Sunday, August 20, 2017

Change Comes After Courageous Gain Wisdom

Change The Things You Actually Can Change
Combat PTSD Wounded Times
Kathie Costos
August 20, 2017

Accept the things you cannot change does not mean that you have to surrender to them. It just means you cannot undo what has already been done. You cannot change what was done to you anymore than you can change what you have done in your life.

You cannot change the thing that caused you to have PTSD.

You cannot change thoughts you had about PTSD, what it is, what it does and why it controls every part of you.

Change the things you can begins with you taking control of this moment on. It means taking back your life instead of letting PTSD control your days.

Learn from others who have managed to gain the wisdom to know there is something worth, not just living for, but worthy of ever effort you can give to the rest of your life.

Stop thinking that you are a victim of anything. Remember what you survived and know that you were stronger than "it" was. Remember, you are still here, therefor, you are a survivor. No one is unchanged afterwards. The question is, what are you going to do about it? Do you allow it to continue to be a threat to your life or do you take your life back into your own control?

There is no cure for PTSD but there are ways to put it out of your misery. 

Stop thinking you are stuck suffering. Decades of research and others successfully undoing the harm PTSD inflicts have offered proof of better things to come.

Understand that there is no earthly reason you survived and there is nothing within you that has changed. The "you" you always knew is still there but it is trapped behind the pain "it" caused you. All the good feelings you used to have are still there but your mind has built a wall between you and those emotions.

You have the ability to breakdown that wall, let the sting of bad memories out so there is room for good feelings to awaken within you.

If you believe you should have done something differently, look at it logically. Often people believe they would have, should have done something differently, but never manage to honestly look at the question "could have" they have done it.

Often we believe we could have done something about what happened. The truth is, we are not super-human, nor do we the power to be clairvoyant. Most of the veterans haunted by things they would have done differently, caused the greatest harm to them. It allowed guilt to take over where hope should have lived.

When recounting the stories, they are asked what they would have done differently, but when they actually think of the possibility of being actually able to do it, they discover it was just what they wish they could have done, not what they could have change.

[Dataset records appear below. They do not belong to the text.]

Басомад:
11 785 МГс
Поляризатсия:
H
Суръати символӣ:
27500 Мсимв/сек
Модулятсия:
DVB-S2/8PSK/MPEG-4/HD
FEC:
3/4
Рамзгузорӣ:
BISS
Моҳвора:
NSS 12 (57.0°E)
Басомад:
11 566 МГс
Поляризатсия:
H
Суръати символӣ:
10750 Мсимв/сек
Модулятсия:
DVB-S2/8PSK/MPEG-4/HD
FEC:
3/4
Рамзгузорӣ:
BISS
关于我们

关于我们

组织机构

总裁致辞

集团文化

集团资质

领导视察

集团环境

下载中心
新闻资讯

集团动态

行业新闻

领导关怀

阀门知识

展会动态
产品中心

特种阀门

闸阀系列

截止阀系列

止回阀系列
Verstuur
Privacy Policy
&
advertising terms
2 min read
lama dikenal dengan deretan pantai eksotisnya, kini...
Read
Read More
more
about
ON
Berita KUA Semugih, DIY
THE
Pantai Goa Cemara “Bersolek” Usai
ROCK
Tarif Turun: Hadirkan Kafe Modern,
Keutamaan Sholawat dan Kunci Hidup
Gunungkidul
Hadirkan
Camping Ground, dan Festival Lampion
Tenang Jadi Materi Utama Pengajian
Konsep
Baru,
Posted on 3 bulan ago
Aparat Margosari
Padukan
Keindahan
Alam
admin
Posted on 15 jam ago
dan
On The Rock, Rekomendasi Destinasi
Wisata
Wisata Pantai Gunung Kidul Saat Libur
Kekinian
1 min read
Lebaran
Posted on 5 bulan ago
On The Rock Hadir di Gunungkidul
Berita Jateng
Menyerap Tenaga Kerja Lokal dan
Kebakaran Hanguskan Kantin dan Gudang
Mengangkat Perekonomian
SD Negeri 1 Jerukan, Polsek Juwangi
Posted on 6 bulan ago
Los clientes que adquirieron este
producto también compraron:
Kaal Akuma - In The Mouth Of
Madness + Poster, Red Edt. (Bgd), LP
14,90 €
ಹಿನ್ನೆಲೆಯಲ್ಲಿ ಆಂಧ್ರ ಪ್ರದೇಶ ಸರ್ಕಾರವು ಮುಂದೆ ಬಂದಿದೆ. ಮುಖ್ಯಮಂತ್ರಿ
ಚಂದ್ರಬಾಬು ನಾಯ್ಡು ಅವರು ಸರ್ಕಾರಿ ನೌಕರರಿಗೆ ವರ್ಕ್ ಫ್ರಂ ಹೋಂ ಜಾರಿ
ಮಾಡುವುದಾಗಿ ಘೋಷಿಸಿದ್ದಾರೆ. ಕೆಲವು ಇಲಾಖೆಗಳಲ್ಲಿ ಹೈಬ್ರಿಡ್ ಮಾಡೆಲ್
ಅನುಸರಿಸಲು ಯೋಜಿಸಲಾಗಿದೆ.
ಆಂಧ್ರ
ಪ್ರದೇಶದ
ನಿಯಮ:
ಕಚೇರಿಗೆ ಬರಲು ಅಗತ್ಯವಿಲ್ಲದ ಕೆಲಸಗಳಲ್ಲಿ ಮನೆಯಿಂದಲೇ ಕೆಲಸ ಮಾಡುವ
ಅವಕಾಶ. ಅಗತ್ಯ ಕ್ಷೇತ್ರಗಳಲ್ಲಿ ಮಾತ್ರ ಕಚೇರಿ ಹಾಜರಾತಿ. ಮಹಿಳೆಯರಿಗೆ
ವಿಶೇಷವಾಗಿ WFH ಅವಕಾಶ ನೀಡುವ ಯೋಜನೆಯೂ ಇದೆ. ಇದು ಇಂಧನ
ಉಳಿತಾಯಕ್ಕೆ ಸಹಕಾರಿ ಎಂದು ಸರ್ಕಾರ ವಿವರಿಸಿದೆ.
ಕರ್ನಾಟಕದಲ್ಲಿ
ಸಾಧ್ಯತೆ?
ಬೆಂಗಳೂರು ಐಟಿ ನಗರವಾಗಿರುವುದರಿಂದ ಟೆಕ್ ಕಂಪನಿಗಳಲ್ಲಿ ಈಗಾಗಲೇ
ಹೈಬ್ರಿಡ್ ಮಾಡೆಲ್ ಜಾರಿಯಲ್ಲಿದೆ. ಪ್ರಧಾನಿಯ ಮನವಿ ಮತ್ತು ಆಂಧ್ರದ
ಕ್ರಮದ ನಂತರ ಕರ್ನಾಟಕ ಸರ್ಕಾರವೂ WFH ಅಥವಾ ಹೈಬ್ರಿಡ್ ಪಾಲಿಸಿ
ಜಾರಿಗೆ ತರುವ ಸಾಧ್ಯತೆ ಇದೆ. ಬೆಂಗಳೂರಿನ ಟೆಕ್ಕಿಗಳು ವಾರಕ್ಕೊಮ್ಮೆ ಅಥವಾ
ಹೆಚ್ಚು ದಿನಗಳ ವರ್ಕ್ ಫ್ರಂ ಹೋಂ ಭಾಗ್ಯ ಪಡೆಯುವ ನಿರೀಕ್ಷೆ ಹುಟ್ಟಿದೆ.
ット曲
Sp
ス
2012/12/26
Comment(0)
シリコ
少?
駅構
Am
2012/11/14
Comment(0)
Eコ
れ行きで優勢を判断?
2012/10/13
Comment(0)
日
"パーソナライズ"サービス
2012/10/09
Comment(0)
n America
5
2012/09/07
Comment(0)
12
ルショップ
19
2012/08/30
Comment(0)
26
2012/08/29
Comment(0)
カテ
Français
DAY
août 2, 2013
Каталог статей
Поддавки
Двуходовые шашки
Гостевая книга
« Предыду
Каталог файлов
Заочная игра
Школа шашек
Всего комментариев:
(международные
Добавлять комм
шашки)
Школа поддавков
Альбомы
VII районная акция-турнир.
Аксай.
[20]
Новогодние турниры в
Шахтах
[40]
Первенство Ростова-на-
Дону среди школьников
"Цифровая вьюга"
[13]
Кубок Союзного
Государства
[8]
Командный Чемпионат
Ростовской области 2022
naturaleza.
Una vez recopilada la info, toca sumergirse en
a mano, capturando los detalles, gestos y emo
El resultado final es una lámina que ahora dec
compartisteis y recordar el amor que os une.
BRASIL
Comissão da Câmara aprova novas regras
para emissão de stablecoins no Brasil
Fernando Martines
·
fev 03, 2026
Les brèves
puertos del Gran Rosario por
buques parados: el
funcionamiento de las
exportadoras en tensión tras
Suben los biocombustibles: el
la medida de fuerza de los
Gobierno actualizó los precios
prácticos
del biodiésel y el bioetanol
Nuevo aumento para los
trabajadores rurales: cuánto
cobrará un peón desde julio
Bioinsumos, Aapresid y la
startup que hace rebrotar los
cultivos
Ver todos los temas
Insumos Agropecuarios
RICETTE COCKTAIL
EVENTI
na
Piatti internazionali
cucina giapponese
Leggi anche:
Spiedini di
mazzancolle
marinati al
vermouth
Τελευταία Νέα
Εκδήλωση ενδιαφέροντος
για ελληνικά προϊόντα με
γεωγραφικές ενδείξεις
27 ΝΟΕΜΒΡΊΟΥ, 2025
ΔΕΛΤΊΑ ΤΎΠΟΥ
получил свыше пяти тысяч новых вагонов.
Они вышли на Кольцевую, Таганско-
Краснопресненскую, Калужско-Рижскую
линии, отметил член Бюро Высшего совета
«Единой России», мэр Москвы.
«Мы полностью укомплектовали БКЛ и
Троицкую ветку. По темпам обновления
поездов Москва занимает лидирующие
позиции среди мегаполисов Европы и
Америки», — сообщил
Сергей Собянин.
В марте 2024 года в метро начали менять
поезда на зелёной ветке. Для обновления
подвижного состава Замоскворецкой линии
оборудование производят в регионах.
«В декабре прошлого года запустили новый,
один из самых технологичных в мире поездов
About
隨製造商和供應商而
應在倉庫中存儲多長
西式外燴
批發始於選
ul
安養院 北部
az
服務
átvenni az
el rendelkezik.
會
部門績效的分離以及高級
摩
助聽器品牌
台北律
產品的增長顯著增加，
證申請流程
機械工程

Stop thinking that you are weak. The truth is actually the opposite. PTSD lives within your emotional core. The stronger that core is, the more you feel. Good feelings, compassion, love, the ability to forgive and the courage to act on those emotions, caused you to put your life in danger for the sake of others. Bad feelings live in the same place and there is a constant war going on inside of you between the two sides of you.

It is easier to be angry and react with it than it is to take the time to take control of the situation. It is easier to hate than it is to forgive. It is easier to push people out of your life than it is to do the work to make them want to stay.

I believe most of the time, what is wrong with you, is all caused by what is right within you.

Stop lying to yourself. Stop telling yourself you deserve to suffer. Don't forget that for some reason, you lived through "it" and there is a second chance to live this extra time using the gifts you have within you. 

The "Serenity Prayer" is one I grew up with after my Dad, a Korean War veteran, joined AA. 
The prayer has appeared in many versions. Niebuhr's versions of the prayer were always printed as a single prose sentence; printings that set out the prayer as three lines of verse modify the author's original version. The most well-known form is a late version, as it includes a reference to grace not found before 1951:
God, give me grace to accept with serenity
the things that cannot be changed,
Courage to change the things
which should be changed,
and the Wisdom to distinguish
the one from the other.
Living one day at a time,
Enjoying one moment at a time,
Accepting hardship as a pathway to peace,
Taking, as Jesus did,
This sinful world as it is,
Not as I would have it,
Trusting that You will make all things right,
If I surrender to Your will,
So that I may be reasonably happy in this life,
And supremely happy with You forever in the next.

What others think of you does not do as much harm as what you think about yourself. Change how you see yourself, focus on what is good and let that guide you.

You are not a burden to those who love you but you can make their lives difficult, just as healing can make their lives better. That I know because my Dad tried to make our lives better and my Husband has made my life so much better with him in it. We've been married for 33 years and he continues to do whatever it takes to make me glad I stayed.

He cannot undo the harm caused but has spent the rest of his days doing what he can to undo the outcome. You can gain the wisdom to know the difference and "live a reasonably happy life" from this moment on too.